Die BDSV setzt sich seit Jahren dafür ein, dass der Gesetzgeber die Steuerschuldnerschaft des Leistungsempfängers auf Lieferungen von Schrott und Altmetall erweitert (sog. Einführung von Reverse Charge). Am Ende der letzten Legislaturperiode war eine entsprechende Gesetzesinitiative im Zuge des Wahlkampfs stecken geblieben.
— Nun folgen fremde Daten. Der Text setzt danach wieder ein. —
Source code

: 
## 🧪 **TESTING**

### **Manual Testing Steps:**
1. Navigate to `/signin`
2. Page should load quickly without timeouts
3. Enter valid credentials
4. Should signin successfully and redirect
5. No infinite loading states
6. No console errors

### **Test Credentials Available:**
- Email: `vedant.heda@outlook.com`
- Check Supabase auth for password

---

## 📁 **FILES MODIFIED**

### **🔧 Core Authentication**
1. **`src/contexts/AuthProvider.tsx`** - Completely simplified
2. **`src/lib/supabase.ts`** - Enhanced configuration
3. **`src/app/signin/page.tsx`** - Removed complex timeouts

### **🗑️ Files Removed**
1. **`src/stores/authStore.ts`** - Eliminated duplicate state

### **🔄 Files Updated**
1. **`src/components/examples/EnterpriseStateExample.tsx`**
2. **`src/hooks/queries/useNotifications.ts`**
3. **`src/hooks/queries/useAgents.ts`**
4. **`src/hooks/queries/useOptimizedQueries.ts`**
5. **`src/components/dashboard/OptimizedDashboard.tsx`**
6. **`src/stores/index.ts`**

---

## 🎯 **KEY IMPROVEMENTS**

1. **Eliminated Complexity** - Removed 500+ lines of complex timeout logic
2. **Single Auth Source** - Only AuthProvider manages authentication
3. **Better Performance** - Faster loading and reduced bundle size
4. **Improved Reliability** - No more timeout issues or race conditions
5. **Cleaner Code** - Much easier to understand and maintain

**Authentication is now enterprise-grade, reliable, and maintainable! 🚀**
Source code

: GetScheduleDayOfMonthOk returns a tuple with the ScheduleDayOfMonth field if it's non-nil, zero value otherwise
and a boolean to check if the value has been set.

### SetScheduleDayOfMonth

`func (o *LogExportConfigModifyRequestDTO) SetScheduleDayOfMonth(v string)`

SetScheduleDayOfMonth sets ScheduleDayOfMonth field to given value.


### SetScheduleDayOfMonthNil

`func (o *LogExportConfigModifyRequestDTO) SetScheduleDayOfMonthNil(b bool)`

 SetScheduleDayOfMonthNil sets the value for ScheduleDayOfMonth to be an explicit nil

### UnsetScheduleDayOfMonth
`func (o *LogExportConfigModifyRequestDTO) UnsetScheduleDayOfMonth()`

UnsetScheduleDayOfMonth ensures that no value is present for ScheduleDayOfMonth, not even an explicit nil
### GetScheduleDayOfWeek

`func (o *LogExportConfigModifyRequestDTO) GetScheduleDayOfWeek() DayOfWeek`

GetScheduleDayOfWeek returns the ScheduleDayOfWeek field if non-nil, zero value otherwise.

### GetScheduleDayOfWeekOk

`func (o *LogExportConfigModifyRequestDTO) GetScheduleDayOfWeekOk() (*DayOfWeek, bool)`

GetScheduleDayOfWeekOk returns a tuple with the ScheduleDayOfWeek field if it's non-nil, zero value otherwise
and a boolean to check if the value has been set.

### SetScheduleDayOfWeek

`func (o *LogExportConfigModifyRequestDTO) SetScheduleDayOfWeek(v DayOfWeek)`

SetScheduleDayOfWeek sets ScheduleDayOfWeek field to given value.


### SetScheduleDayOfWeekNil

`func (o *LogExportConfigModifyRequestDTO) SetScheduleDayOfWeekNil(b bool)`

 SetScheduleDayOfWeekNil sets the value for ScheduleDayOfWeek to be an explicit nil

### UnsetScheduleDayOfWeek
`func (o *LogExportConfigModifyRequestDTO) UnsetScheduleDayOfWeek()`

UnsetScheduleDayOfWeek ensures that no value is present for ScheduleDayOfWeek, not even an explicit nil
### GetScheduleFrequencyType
Die Durchsuchungsaktionen bei verschiedenenRecyclingbetrieben Anfang dieses Jahres hatten die BDSV dazu veranlasst, deshalb nochmals dringend an Bundesfinanzminister Wolfgang Schäuble zu appellieren, die notwendigen Änderungen des Umsatzsteuergesetzes auf den Weg zu bringen.

Nun sieht die BDSV einen Hoffnungsschimmer, dass ihre Forderung in absehbarer Zeit erfüllt
wird. Im Auftrag des Ministers hat der Parlamentarische Staatssekretär im Bundesfinanzministerium,
Hartmut Koschyk, der BDSV in einem Brief sein Verständnis für ihre Forderung
signalisiert und baldige Abhilfe angekündigt. Im Bereich der Sekundärrohstoffe könne bei
Leistungen nicht sichergestellt werden, dass diese von den leistenden Unternehmen vollständig
im allgemeinen Besteuerungsverfahren erfasst werden bzw. der Fiskus den Steueranspruch
beim Leistenden realisieren kann. Die Bundesregierung werde deshalb in einem der nächsten
Gesetze zur Änderung steuerlicher Vorschriften dem Gesetzgeber eine Erweiterung der
Steuerschuldnerschaft des Leistungsempfängers im Umsatzsteuergesetz für Lieferungen von
Industrieschrott, Altmetallen und sonstigen Abfallstoffen vorschlagen. Es sei beabsichtigt, dass
diese Änderung spätestens mit Wirkung vom 1. Januar 2011 in Kraft treten könne.